En Mero cristianismo, C. S. Lewis recomendó hacernos algunas preguntas para averiguar si somos orgullosos: «¿Cuánto me disgusta que los demás me desdeñen, que no me tomen en cuenta, […] se crean superiores a mí o alardeen?». Lewis consideraba que el orgullo era un vicio de «suprema maldad» y la principal causa de desgracia en los hogares y las naciones. Lo llamó un «cáncer espiritual» que devora la posibilidad de tener amor, satisfacción e, incluso, sentido común.

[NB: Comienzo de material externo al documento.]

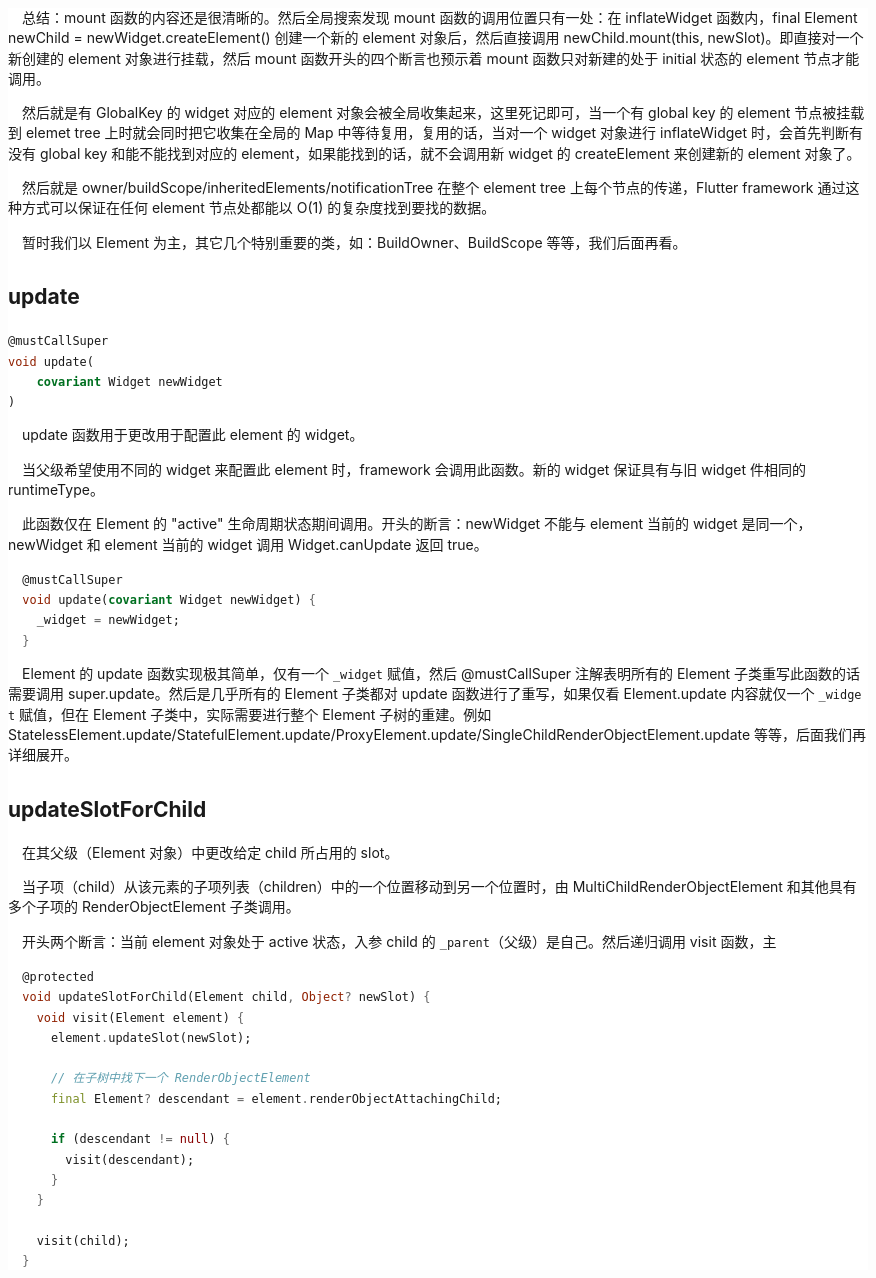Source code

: &emsp;总结：mount 函数的内容还是很清晰的。然后全局搜索发现 mount 函数的调用位置只有一处：在 inflateWidget 函数内，final Element newChild = newWidget.createElement() 创建一个新的 element 对象后，然后直接调用 newChild.mount(this, newSlot)。即直接对一个新创建的 element 对象进行挂载，然后 mount 函数开头的四个断言也预示着 mount 函数只对新建的处于 initial 状态的 element 节点才能调用。

&emsp;然后就是有 GlobalKey 的 widget 对应的 element 对象会被全局收集起来，这里死记即可，当一个有 global key 的 element 节点被挂载到 elemet tree 上时就会同时把它收集在全局的 Map 中等待复用，复用的话，当对一个 widget 对象进行 inflateWidget 时，会首先判断有没有 global key 和能不能找到对应的 element，如果能找到的话，就不会调用新 widget 的 createElement 来创建新的 element 对象了。

&emsp;然后就是 owner/buildScope/inheritedElements/notificationTree 在整个 element tree 上每个节点的传递，Flutter framework 通过这种方式可以保证在任何 element 节点处都能以 O(1) 的复杂度找到要找的数据。

&emsp;暂时我们以 Element 为主，其它几个特别重要的类，如：BuildOwner、BuildScope 等等，我们后面再看。

## update

```dart
@mustCallSuper
void update(
    covariant Widget newWidget
)
```

&emsp;update 函数用于更改用于配置此 element 的 widget。

&emsp;当父级希望使用不同的 widget 来配置此 element 时，framework 会调用此函数。新的 widget 保证具有与旧 widget 件相同的 runtimeType。

&emsp;此函数仅在 Element 的 "active" 生命周期状态期间调用。开头的断言：newWidget 不能与 element 当前的 widget 是同一个，newWidget 和 element 当前的 widget 调用 Widget.canUpdate 返回 true。

```dart
  @mustCallSuper
  void update(covariant Widget newWidget) {
    _widget = newWidget;
  }
```

&emsp;Element 的 update 函数实现极其简单，仅有一个 `_widget` 赋值，然后 @mustCallSuper 注解表明所有的 Element 子类重写此函数的话需要调用 super.update。然后是几乎所有的 Element 子类都对 update 函数进行了重写，如果仅看 Element.update 内容就仅一个 `_widget` 赋值，但在 Element 子类中，实际需要进行整个 Element 子树的重建。例如 StatelessElement.update/StatefulElement.update/ProxyElement.update/SingleChildRenderObjectElement.update 等等，后面我们再详细展开。

## updateSlotForChild

&emsp;在其父级（Element 对象）中更改给定 child 所占用的 slot。

&emsp;当子项（child）从该元素的子项列表（children）中的一个位置移动到另一个位置时，由 MultiChildRenderObjectElement 和其他具有多个子项的 RenderObjectElement 子类调用。

&emsp;开头两个断言：当前 element 对象处于 active 状态，入参 child 的 `_parent`（父级）是自己。然后递归调用 visit 函数，主  

```dart
  @protected
  void updateSlotForChild(Element child, Object? newSlot) {
    void visit(Element element) {
      element.updateSlot(newSlot);
      
      // 在子树中找下一个 RenderObjectElement
      final Element? descendant = element.renderObjectAttachingChild;
      
      if (descendant != null) {
        visit(descendant);
      }
    }
    
    visit(child);
  }
```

El orgullo ha sido un problema siempre. A través del profeta Ezequiel, Dios advirtió al rey de Tiro contra el orgullo, y le dijo que desencadenaría su caída: «Por cuanto pusiste tu corazón como corazón de Dios, por tanto, he aquí yo traigo sobre ti extranjeros» (Ezequiel 28:6-7). Entonces, sabría que no era un dios, sino un mortal (v. 9).
Lo opuesto al orgullo es la humildad, la cual Lewis denominó una virtud que recibimos al conocer a Dios. Dijo que cuando nos relacionamos con Él, nos volvemos «deleitosamente humildes», aliviados por liberarnos de la insensatez de creernos dignos de algo.
Cuanto más adoremos a Dios, más lo conoceremos y más podremos humillarnos delante de Él. Que seamos de aquellos que aman y sirven con alegría y humildad.